WHAT IS NEEDED: Copy all the data exactly, except the pictures.

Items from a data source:

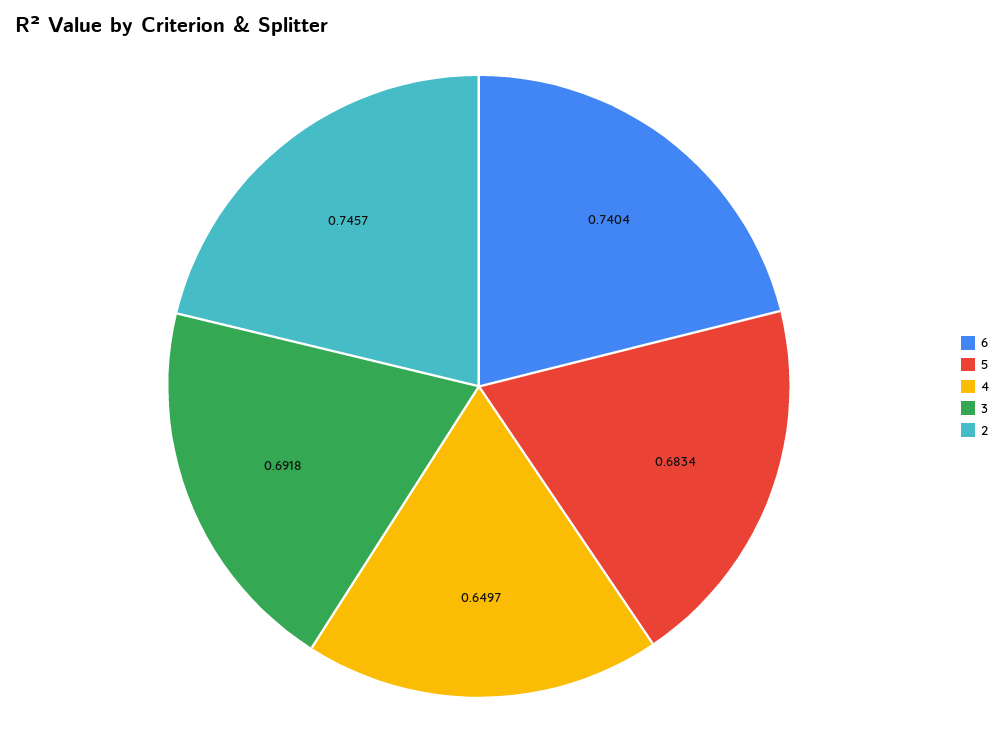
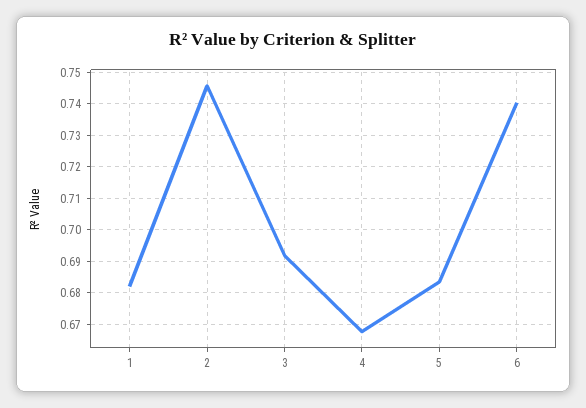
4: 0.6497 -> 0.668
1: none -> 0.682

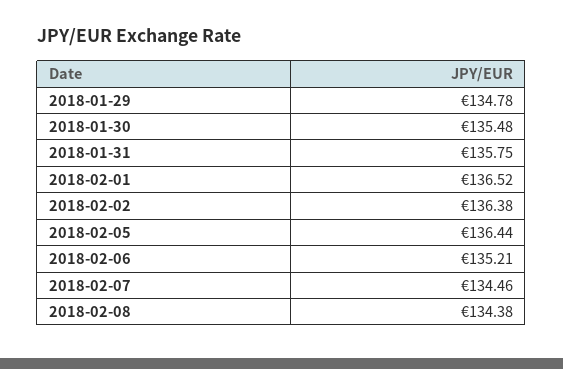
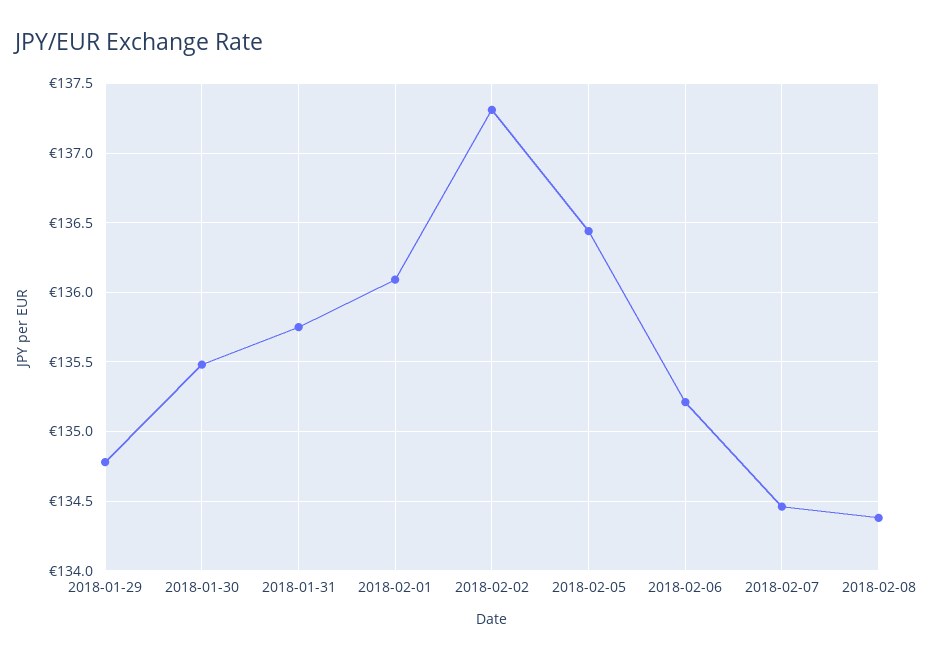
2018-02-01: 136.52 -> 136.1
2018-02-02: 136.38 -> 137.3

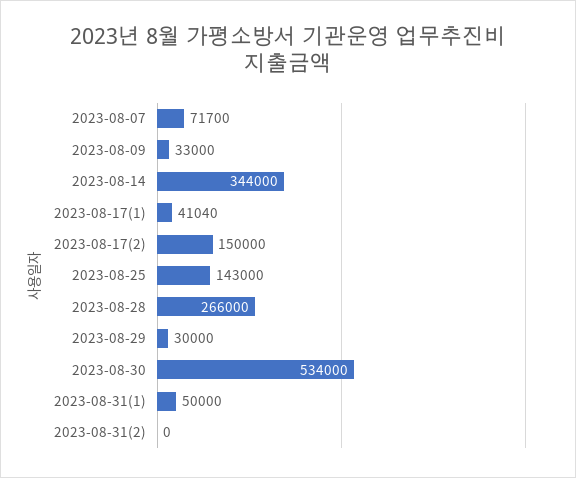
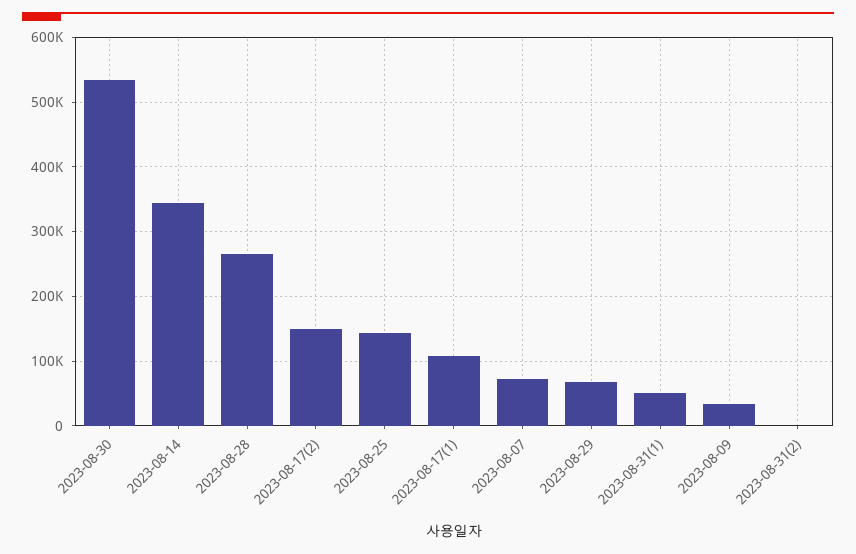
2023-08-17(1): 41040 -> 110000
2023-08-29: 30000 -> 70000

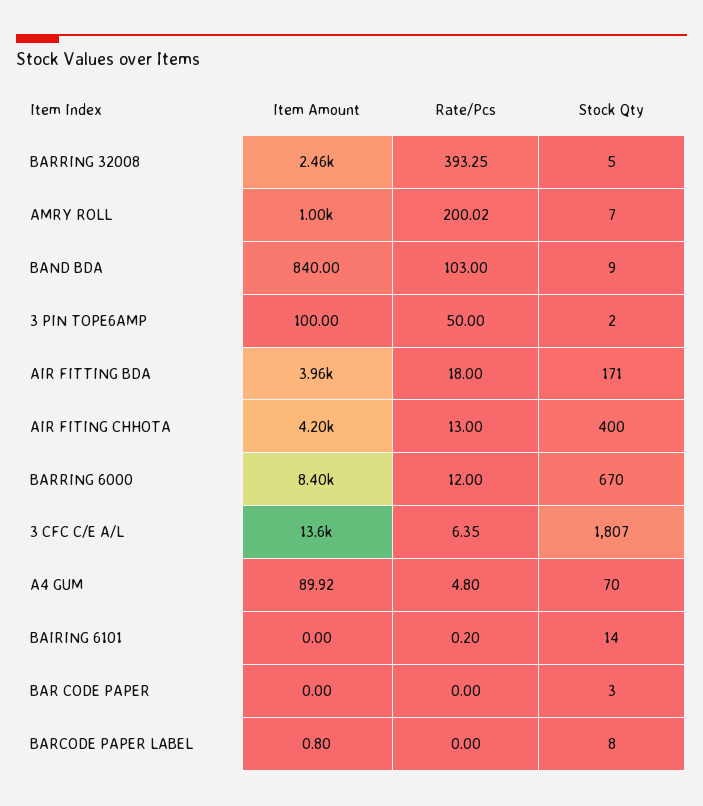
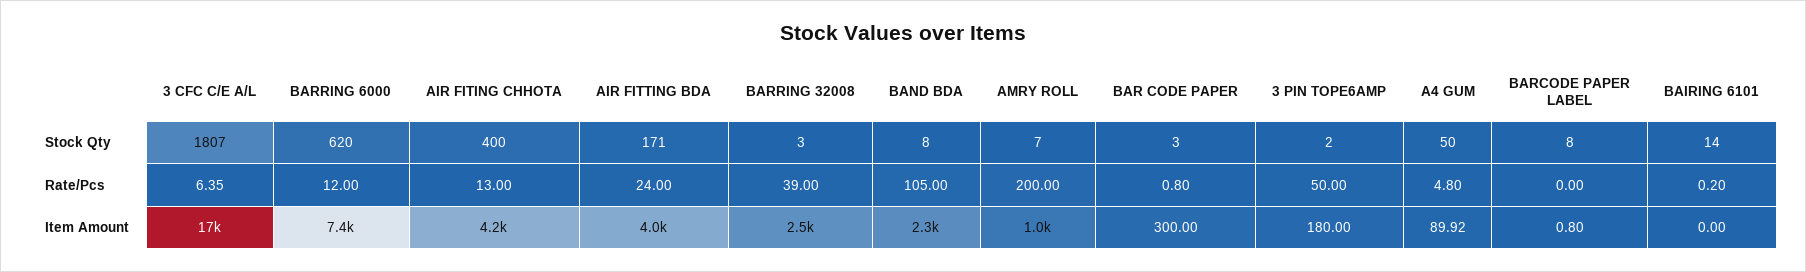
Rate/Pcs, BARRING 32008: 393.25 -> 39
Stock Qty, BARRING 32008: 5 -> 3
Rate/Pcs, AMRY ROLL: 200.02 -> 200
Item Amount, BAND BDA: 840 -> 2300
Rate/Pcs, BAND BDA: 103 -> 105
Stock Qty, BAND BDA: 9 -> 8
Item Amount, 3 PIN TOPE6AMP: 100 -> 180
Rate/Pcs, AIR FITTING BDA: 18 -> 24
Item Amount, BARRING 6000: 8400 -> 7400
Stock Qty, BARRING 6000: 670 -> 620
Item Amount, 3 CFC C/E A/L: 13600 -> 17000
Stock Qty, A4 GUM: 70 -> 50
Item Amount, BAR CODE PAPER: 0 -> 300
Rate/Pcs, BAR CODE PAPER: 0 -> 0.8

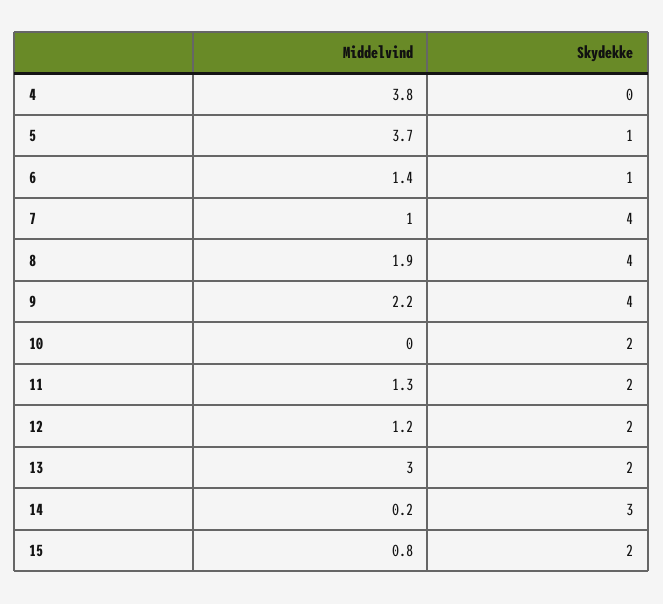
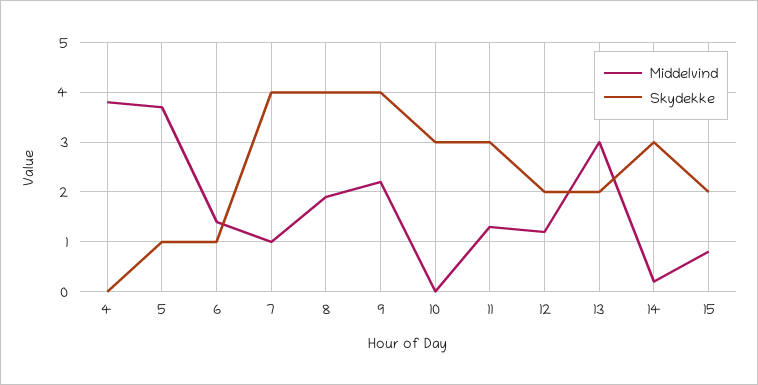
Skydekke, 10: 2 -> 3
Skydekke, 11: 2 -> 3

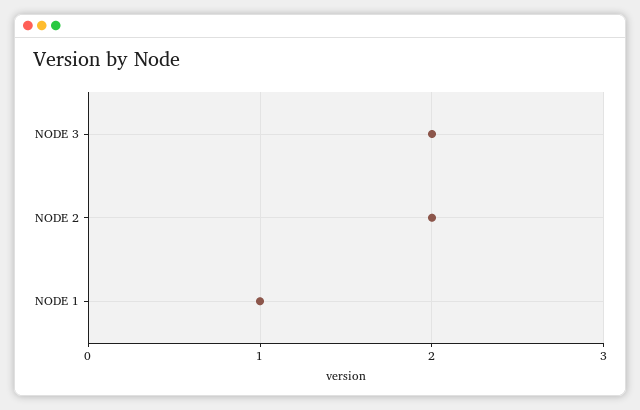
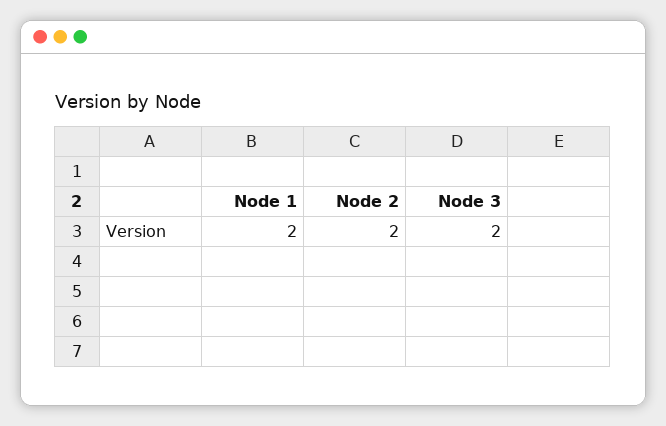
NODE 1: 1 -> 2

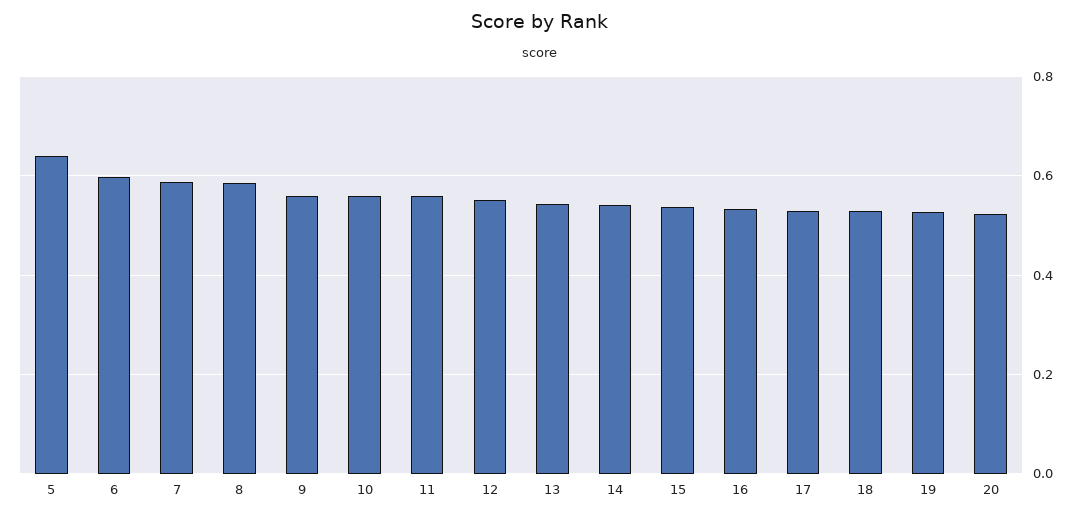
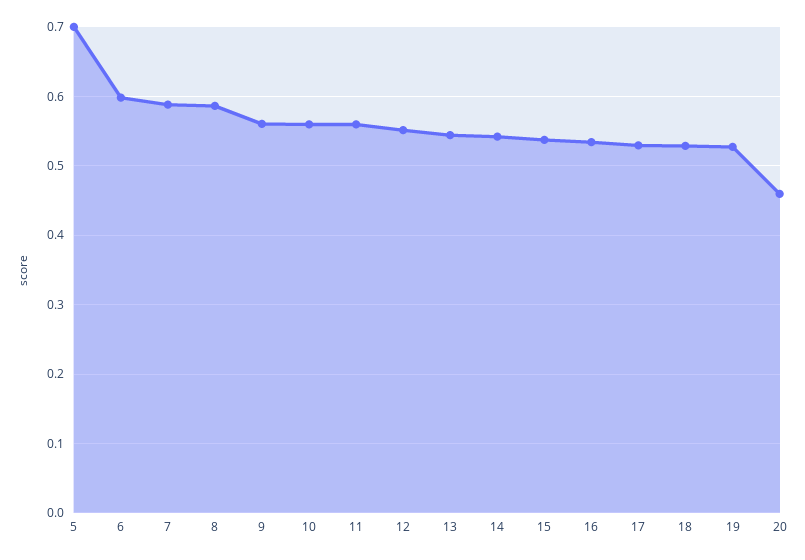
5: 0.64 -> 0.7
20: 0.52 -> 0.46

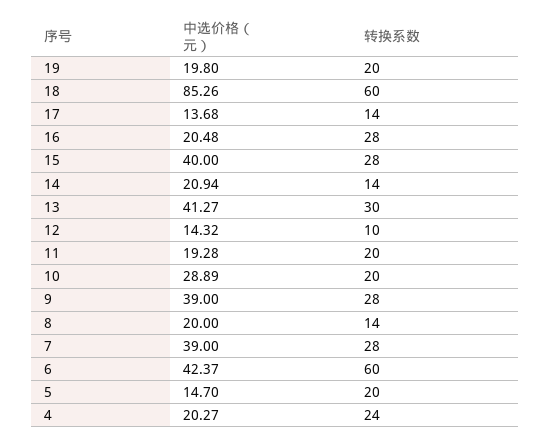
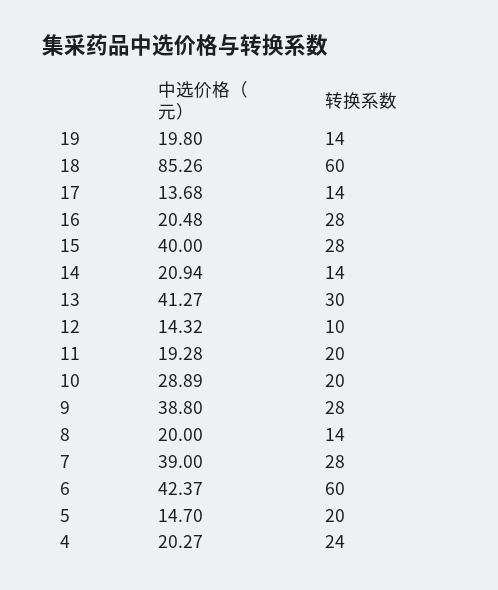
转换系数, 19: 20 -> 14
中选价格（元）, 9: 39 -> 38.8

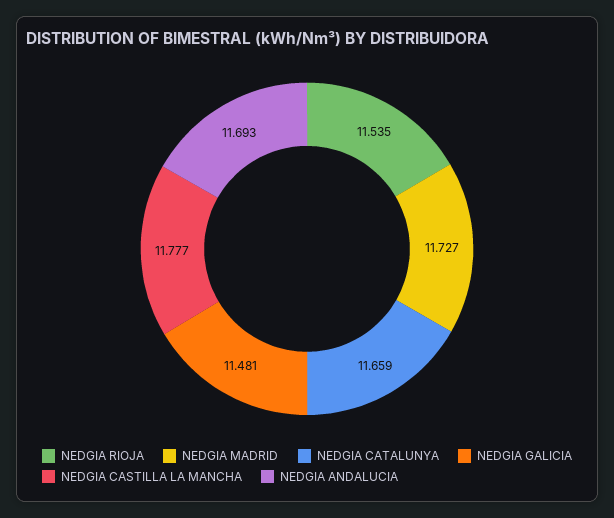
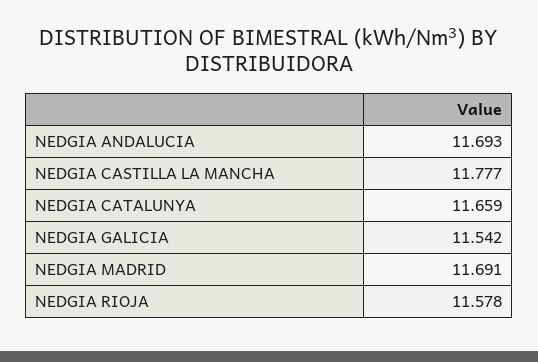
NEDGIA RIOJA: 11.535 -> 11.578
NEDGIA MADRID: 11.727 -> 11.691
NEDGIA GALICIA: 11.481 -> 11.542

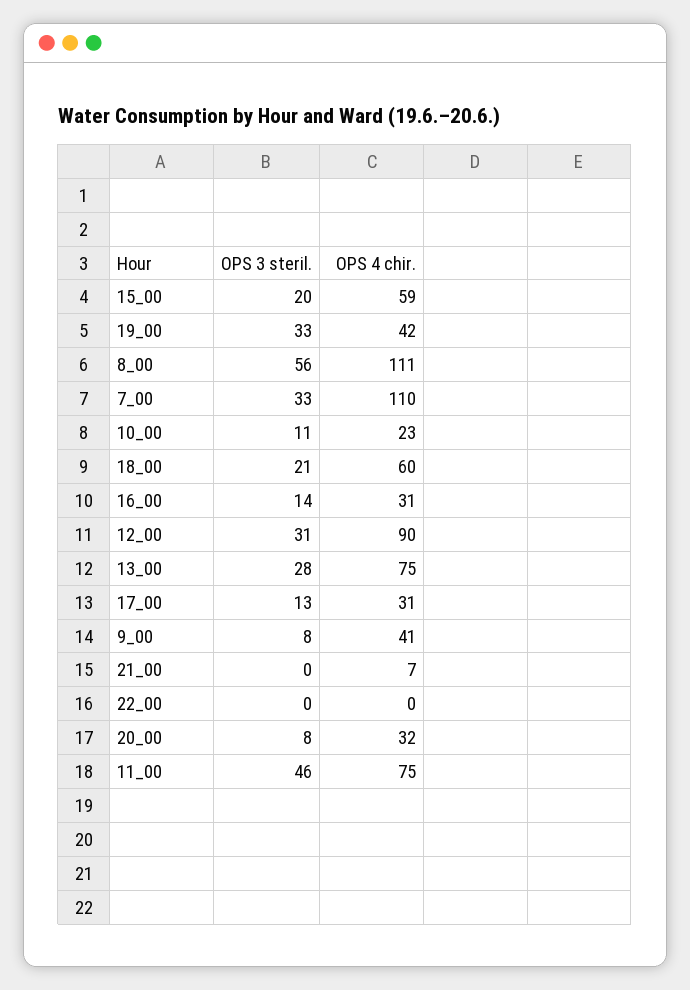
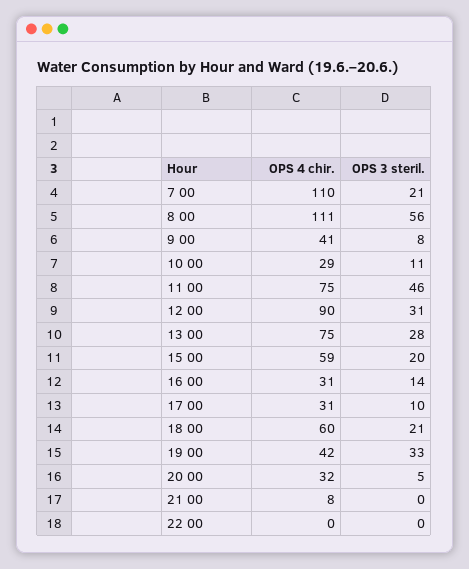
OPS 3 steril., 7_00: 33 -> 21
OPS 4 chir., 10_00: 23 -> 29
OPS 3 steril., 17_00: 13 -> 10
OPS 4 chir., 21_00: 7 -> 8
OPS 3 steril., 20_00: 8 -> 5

WRITTEN SOLUTION:
4: 0.6497 -> 0.668
1: none -> 0.682

2018-02-01: 136.52 -> 136.1
2018-02-02: 136.38 -> 137.3

2023-08-17(1): 41040 -> 110000
2023-08-29: 30000 -> 70000

Rate/Pcs, BARRING 32008: 393.25 -> 39
Stock Qty, BARRING 32008: 5 -> 3
Rate/Pcs, AMRY ROLL: 200.02 -> 200
Item Amount, BAND BDA: 840 -> 2300
Rate/Pcs, BAND BDA: 103 -> 105
Stock Qty, BAND BDA: 9 -> 8
Item Amount, 3 PIN TOPE6AMP: 100 -> 180
Rate/Pcs, AIR FITTING BDA: 18 -> 24
Item Amount, BARRING 6000: 8400 -> 7400
Stock Qty, BARRING 6000: 670 -> 620
Item Amount, 3 CFC C/E A/L: 13600 -> 17000
Stock Qty, A4 GUM: 70 -> 50
Item Amount, BAR CODE PAPER: 0 -> 300
Rate/Pcs, BAR CODE PAPER: 0 -> 0.8

Skydekke, 10: 2 -> 3
Skydekke, 11: 2 -> 3

NODE 1: 1 -> 2

5: 0.64 -> 0.7
20: 0.52 -> 0.46

转换系数, 19: 20 -> 14
中选价格（元）, 9: 39 -> 38.8

NEDGIA RIOJA: 11.535 -> 11.578
NEDGIA MADRID: 11.727 -> 11.691
NEDGIA GALICIA: 11.481 -> 11.542

OPS 3 steril., 7_00: 33 -> 21
OPS 4 chir., 10_00: 23 -> 29
OPS 3 steril., 17_00: 13 -> 10
OPS 4 chir., 21_00: 7 -> 8
OPS 3 steril., 20_00: 8 -> 5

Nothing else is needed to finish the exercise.